作業指示 1 >> エントリーのうち、「网络是复杂的，是需要处理各种」を含む行から最後までの範囲を書き直してください。その際、「中间设备」をすべて「中继设备」に置き換え、ほかの部分は一切変えないこと。

課題文 >>
:::
誰でもお金を払ってシステムを導入すると決めたら普通は「プロジェクトが成功するだろうか」と不安を感じます。そもそも「プロジェクトが成功する」というのは

  1. 計画期間内に完了して
  2. システムがキチンと動くようになる。

この2点に集約されます。

計画期間内に完了するか

「期間内に完了するかどうか」はシステム導入時の問題です。システムのカットオーバー(インドネシアではGo Liveのほうが主流?)は年度初めの1月や4月にあわせることが多いですが、そこに間に合わないということは旧システムとのダブルインプットが長く続くということなので負荷が高くなり、本来やるべき作業ができないという意味でこれは機会損失になります。

スケジュールが遅延する原因を挙げてみると、

  1. タスクに対する見積もり工数が甘い。
  2. タスク洗い出しが不完全で予期せぬタスクが発生し工数が食われる。

タスクの計上漏れというのは、パッケージソフトの場合はタスクがほぼ決まっているのであまりないのですが、開発がからむシステムの場合には工数見積もりミスが発生し得ます。

システム導入のステップとしては提案依頼書(Request For Proposal=RFP)をお客様からいただいて、RFPに基づいて提案書と見積もり作成となりますが、この段階でユーザーのリクエストは100%ヒアリングできていない状態で工数を「えいや」で見積もらざるを得ないのが現実です。

RFI(Request For Information)というのに初めて招待されてZoomに入室したら、同業の知った顔ぶれが並んでいて、RFP(Request For Proposal)とは違ってこれは1対Nの入札みたいなものだと気付いて焦ったし、何より気まずいわ。

そのため実際に導入が決まり、最初の要件定義をはじめようとした段階で、予想外に例外処理が多く工数が増えることがあります。

さらに非稼働日考慮漏れというのがあり、ご存知のとおりイスラム圏では断食期間が毎年ずれますが、これの考慮ミス。断食期間中はお客様のスタッフは早めの帰宅が原則で無理が利きません。またインドネシアでは選挙やデモで工場半日休みなど予測が難しい事案も発生します。

システムがキチンと動くようになるか

これはシステム導入が終わって稼動後の問題でして、言い換えれば「システムで業務がキチンと回るか」ということであり、パッケージソフトを採用する際に「自社業務とパッケージがマッチするか否か」を慎重に検討していればある程度リスク回避できます。

システムがキチンと動かない原因を挙げると・・・

  1. 稼動後に業務とシステムのギャップが発覚して入力が滞る。
  2. 業務がシステムについていけず入力が遅れる。

パッケージシステムはいろんな会社で使えるように最大公約数的に機能を持たせますので80%がFITしても20%はGAPが出ます。ただその20%が業務の根幹にかかわるGAPだった場合は大変で、これは投資損失になります。

ある会社で移動平均単価計算と先入先出法にしか対応していないシステムを導入したものの、実際の業務は日本からの指示で総平均法を使うことになったので、システムがそのまま使えなかったケースを見たことがあります。
:::
入力データ >>
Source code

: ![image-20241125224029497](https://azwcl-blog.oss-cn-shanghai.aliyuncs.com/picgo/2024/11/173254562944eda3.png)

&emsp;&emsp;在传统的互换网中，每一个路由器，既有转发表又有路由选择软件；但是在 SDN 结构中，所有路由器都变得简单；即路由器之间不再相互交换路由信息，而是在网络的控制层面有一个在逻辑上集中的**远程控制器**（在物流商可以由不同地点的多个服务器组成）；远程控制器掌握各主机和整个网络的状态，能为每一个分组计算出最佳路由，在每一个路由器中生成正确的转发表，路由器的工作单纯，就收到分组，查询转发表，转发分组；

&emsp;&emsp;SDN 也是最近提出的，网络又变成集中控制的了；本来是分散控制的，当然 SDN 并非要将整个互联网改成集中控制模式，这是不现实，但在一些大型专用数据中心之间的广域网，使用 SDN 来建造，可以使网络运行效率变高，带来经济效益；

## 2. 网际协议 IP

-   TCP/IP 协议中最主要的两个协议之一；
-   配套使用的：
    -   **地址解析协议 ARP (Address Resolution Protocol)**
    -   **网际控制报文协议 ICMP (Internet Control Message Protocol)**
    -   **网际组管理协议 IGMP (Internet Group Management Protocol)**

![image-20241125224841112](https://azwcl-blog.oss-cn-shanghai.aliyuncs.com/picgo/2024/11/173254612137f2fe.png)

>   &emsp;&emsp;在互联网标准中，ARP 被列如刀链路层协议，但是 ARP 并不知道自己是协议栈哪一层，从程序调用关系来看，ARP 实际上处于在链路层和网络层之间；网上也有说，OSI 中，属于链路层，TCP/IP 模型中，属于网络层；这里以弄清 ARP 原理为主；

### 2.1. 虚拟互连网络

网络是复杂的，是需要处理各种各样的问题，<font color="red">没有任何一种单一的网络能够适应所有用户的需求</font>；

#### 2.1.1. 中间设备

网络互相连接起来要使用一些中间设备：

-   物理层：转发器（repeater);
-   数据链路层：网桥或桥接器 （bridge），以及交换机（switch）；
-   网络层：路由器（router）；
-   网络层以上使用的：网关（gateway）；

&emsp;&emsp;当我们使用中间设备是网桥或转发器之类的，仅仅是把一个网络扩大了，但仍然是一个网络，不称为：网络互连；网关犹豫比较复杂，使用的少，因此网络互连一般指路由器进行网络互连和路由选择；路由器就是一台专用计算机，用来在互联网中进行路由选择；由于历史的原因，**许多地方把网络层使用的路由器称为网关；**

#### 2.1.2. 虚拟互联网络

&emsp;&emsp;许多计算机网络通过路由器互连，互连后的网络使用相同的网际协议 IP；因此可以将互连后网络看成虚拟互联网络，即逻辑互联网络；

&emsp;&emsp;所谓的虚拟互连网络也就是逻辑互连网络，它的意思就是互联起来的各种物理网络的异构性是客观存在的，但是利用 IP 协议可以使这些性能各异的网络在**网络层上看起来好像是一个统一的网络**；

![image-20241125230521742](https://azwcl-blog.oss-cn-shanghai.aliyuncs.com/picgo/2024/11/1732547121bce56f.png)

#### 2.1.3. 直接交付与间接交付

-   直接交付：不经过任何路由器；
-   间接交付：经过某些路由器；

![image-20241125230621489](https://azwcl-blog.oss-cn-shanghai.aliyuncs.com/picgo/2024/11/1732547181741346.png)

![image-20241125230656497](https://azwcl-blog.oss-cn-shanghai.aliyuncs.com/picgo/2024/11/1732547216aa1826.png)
:::
作業指示 2 >> 課題文の「2. タスク洗い出しが不完全で予期せぬタスクが発生し工数が食われる。」から「測が難しい事案も発生します。」までの部分を、一字一句変えずに抜き出すこと。

解答欄 1 >>
网络是复杂的，是需要处理各种各样的问题，<font color="red">没有任何一种单一的网络能够适应所有用户的需求</font>；

#### 2.1.1. 中继设备

网络互相连接起来要使用一些中继设备：

-   物理层：转发器（repeater);
-   数据链路层：网桥或桥接器 （bridge），以及交换机（switch）；
-   网络层：路由器（router）；
-   网络层以上使用的：网关（gateway）；

&emsp;&emsp;当我们使用中继设备是网桥或转发器之类的，仅仅是把一个网络扩大了，但仍然是一个网络，不称为：网络互连；网关犹豫比较复杂，使用的少，因此网络互连一般指路由器进行网络互连和路由选择；路由器就是一台专用计算机，用来在互联网中进行路由选择；由于历史的原因，**许多地方把网络层使用的路由器称为网关；**

#### 2.1.2. 虚拟互联网络

&emsp;&emsp;许多计算机网络通过路由器互连，互连后的网络使用相同的网际协议 IP；因此可以将互连后网络看成虚拟互联网络，即逻辑互联网络；

&emsp;&emsp;所谓的虚拟互连网络也就是逻辑互连网络，它的意思就是互联起来的各种物理网络的异构性是客观存在的，但是利用 IP 协议可以使这些性能各异的网络在**网络层上看起来好像是一个统一的网络**；

![image-20241125230521742](https://azwcl-blog.oss-cn-shanghai.aliyuncs.com/picgo/2024/11/1732547121bce56f.png)

#### 2.1.3. 直接交付与间接交付

-   直接交付：不经过任何路由器；
-   间接交付：经过某些路由器；

![image-20241125230621489](https://azwcl-blog.oss-cn-shanghai.aliyuncs.com/picgo/2024/11/1732547181741346.png)

![image-20241125230656497](https://azwcl-blog.oss-cn-shanghai.aliyuncs.com/picgo/2024/11/1732547216aa1826.png)

解答欄 2 >>
2. タスク洗い出しが不完全で予期せぬタスクが発生し工数が食われる。

タスクの計上漏れというのは、パッケージソフトの場合はタスクがほぼ決まっているのであまりないのですが、開発がからむシステムの場合には工数見積もりミスが発生し得ます。

システム導入のステップとしては提案依頼書(Request For Proposal=RFP)をお客様からいただいて、RFPに基づいて提案書と見積もり作成となりますが、この段階でユーザーのリクエストは100%ヒアリングできていない状態で工数を「えいや」で見積もらざるを得ないのが現実です。

RFI(Request For Information)というのに初めて招待されてZoomに入室したら、同業の知った顔ぶれが並んでいて、RFP(Request For Proposal)とは違ってこれは1対Nの入札みたいなものだと気付いて焦ったし、何より気まずいわ。

そのため実際に導入が決まり、最初の要件定義をはじめようとした段階で、予想外に例外処理が多く工数が増えることがあります。

さらに非稼働日考慮漏れというのがあり、ご存知のとおりイスラム圏では断食期間が毎年ずれますが、これの考慮ミス。断食期間中はお客様のスタッフは早めの帰宅が原則で無理が利きません。またインドネシアでは選挙やデモで工場半日休みなど予測が難しい事案も発生します。